Graduates Consider All Their Options
Approximately half of area seniors fresh out of high school are choosing to receive a post-secondary education by starting at a two-year college.
A survey of Jamestown Public Schools’ and Falconer Central Schools’ classes of 2013 shows between 50 and 54 percent of seniors moving on to community colleges or technical schools.
According to guidance counselors at both districts, the statistic continues the tradition of the paths graduates have taken in recent years. Ashley Noon, guidance counselor at Jamestown High School, said different factors play into the students’ decision to go the two-year route.
“In most cases, cost plays an important role in the decision-making process,” she said. “Many times, students will apply to multiple schools – two-year and four-year – wait to see what kind of financial aid package they are offered and then make a decision about what their best option is.”
Kristin Santana, a JHS senior who graduated on Friday, will be attending the Great Lakes Institute of Technology in Erie. She said her decision was based on a poor job market and expediency in entering the workforce with a degree.
“You have to go where there are jobs, you can’t just waste your time. You’ve got to get through (school) and just get right into it,” she said. “And it’s easier. It’s not packed and you have more one-on-one teacher time. It’s a tech school but you’ll learn a lot.”
Tina Duliba, Falconer guidance counselor, also said cost was a main motivating factor for the 54 percent of Falconer’s students attending two-year schools. She said many of these students have indicated an intention to transfer to a four-year school afterward.
“Many of the graduates attending college are enrolled at Jamestown Community College in University Parallel programs and expect to transfer to four-year degree programs,” Duliba said. “With the college connection classes offered through JCC, and with merit-based scholarships from other post-secondary campuses, our students can receive a quality education with significant savings.”
One of those students was Andrew Modica, who graduated Thursday from Falconer. Modica will be attending JCC in the fall in pursuit of a degree in graphic arts, a decision he said was based on personal interest rather than cost.
“My usual occupation at home is drawing and I really want to get into video game making.
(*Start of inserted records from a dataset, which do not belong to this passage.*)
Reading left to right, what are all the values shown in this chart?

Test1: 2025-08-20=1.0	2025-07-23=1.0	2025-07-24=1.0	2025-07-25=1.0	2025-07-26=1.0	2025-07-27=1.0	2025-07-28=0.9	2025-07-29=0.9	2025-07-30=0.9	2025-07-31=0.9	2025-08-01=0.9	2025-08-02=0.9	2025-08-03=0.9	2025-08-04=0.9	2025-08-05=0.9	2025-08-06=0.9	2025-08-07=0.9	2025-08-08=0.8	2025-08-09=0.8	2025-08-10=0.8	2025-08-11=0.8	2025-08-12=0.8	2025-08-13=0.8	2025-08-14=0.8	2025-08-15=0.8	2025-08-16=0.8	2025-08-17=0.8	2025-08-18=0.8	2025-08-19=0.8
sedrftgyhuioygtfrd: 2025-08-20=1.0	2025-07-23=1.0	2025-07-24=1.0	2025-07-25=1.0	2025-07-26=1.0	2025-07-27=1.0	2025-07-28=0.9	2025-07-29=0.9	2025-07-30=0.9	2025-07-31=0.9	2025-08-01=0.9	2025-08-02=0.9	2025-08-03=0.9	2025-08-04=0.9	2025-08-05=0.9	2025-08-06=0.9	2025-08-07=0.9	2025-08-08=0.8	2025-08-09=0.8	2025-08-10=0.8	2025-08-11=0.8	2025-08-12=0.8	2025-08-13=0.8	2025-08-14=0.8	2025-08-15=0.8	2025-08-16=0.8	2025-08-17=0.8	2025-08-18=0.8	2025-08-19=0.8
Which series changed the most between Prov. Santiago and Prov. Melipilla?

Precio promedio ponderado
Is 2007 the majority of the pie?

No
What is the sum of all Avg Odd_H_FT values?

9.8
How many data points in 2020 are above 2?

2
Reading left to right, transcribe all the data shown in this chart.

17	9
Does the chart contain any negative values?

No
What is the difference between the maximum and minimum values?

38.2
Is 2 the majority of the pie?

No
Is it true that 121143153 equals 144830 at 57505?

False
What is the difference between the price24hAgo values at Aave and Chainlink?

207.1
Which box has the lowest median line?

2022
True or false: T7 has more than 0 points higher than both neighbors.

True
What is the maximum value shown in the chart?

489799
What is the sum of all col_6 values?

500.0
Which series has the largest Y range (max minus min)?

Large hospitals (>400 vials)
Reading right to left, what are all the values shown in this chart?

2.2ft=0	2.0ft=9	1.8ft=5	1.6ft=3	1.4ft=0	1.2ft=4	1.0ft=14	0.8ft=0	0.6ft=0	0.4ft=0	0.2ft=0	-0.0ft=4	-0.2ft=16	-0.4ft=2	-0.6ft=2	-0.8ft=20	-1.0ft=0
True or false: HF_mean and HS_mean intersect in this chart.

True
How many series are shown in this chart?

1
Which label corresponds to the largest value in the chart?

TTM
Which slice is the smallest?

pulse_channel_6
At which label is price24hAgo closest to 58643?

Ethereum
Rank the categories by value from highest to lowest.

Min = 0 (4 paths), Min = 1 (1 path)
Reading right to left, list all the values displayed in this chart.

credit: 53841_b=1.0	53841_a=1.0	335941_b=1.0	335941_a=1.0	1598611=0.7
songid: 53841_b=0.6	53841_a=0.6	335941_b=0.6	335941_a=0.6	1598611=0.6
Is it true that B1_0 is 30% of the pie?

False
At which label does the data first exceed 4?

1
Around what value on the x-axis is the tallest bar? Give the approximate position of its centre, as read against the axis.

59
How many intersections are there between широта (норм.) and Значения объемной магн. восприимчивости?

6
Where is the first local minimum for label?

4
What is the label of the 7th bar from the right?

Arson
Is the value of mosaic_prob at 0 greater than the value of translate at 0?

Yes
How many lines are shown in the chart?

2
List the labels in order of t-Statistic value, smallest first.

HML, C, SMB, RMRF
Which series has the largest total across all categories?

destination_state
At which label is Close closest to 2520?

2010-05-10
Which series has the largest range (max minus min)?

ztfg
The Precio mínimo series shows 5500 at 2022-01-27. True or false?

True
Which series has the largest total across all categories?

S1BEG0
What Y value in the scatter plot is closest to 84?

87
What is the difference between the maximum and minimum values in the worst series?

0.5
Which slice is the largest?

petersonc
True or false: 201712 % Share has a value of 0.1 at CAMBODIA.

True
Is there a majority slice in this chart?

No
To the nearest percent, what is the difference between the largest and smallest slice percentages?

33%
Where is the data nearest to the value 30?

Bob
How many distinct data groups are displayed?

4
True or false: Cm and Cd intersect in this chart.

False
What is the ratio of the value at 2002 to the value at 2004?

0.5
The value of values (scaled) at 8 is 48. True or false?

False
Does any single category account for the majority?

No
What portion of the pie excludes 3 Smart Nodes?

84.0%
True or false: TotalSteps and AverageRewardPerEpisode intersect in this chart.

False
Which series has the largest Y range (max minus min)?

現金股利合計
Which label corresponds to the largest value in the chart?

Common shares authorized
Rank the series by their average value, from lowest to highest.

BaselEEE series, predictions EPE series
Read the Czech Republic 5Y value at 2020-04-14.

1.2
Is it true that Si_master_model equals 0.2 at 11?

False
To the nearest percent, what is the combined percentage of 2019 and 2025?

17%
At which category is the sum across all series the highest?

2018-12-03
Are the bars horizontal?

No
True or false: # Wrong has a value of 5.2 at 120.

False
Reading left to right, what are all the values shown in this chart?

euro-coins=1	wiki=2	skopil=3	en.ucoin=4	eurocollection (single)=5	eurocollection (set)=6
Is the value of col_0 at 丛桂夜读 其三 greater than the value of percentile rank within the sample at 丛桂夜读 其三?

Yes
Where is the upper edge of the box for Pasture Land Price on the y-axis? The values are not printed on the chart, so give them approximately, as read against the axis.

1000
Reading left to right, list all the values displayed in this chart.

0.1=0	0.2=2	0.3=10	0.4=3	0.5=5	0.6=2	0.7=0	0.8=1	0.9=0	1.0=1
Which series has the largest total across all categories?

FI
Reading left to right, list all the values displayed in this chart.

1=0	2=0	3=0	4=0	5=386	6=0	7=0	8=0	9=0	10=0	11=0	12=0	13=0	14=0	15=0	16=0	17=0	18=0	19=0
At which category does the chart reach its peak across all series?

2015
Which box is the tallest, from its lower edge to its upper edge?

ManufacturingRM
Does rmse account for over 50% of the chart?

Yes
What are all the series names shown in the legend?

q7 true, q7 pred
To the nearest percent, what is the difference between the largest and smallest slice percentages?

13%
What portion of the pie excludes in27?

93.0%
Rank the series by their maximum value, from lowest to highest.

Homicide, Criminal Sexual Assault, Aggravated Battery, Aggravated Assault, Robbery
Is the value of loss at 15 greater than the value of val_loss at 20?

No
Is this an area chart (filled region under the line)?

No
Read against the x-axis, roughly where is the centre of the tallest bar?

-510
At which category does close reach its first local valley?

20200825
So, I feel like graphic arts would be the thing to go into for that kind of (profession),” he said.
Noon said the second highest percentage of JHS graduate destinations is four-year schools. She listed Cornell University, American University, Ohio State, University of South Carolina, West Virginia University, St. Bonaventure, Geneseo and Case Western as the top choices of students who chose not to attend a local school.
JHS graduates Abigail Blixt and Sophie Sellstrom have enrolled in four-year programs at St. Bonaventure and the University of Vermont, respectively. Both cited a family history with their colleges of choice among other reasons.
“My brother went there, so I was familiar with the place and it was kind of like a second home,” Sellstrom said. “Plus, my big thing is skiing and their ski team is just No. 1, so that was big for me.”
“Both of my parents went (to St. Bonaventure), so we’ve always gone to basketball games and all kinds of sporting events. So, I’ve always wanted to go there,” Blixt said.
At Falconer, Duliba said 28 percent of this year’s graduates will be attending a four-year school, which is relatively consistent with the 23 percent from the class of 2012 and the 29 percent from the class of 2011.
Brandon Norris, valedictorian of Falconer’s Class of 2013, has enrolled as a chemical engineer major at Clarkson University. He said his decision was influenced by his achievements in a variety of classes offered at Falconer, which enabled him to consider a more long-term post-secondary option.
“I already have a year’s worth of college courses under my belt. So I figured I would challenge myself, go to new surroundings and figure out what it’s like elsewhere,” Norris said.
WORKFORCE AND MILITARY
Of the approximately 25 percent of students who didn’t enroll in post-secondary programs, Noon said their options were to enter the workforce or the military. Duliba said, of this year’s Falconer graduates, 12 percent were seeking employment and 2 percent have enlisted-which is a decrease from the 5 percent that enlisted in both 2011 and 2012.
For those that chose to enter the workforce, the trend appeared to be a desire to pursue their futures outside of the educational system.
“I just like working, and I don’t like school,” said Falconer graduate Dakota Austin.
“I’m not entirely sure (what influenced my decision), I just didn’t really want to go to college,” said Jonathon Wick, Jamestown graduate. “I didn’t want to get out (of school) and just go right back into it. I just kind of wanted to go out and experience the world on my own.”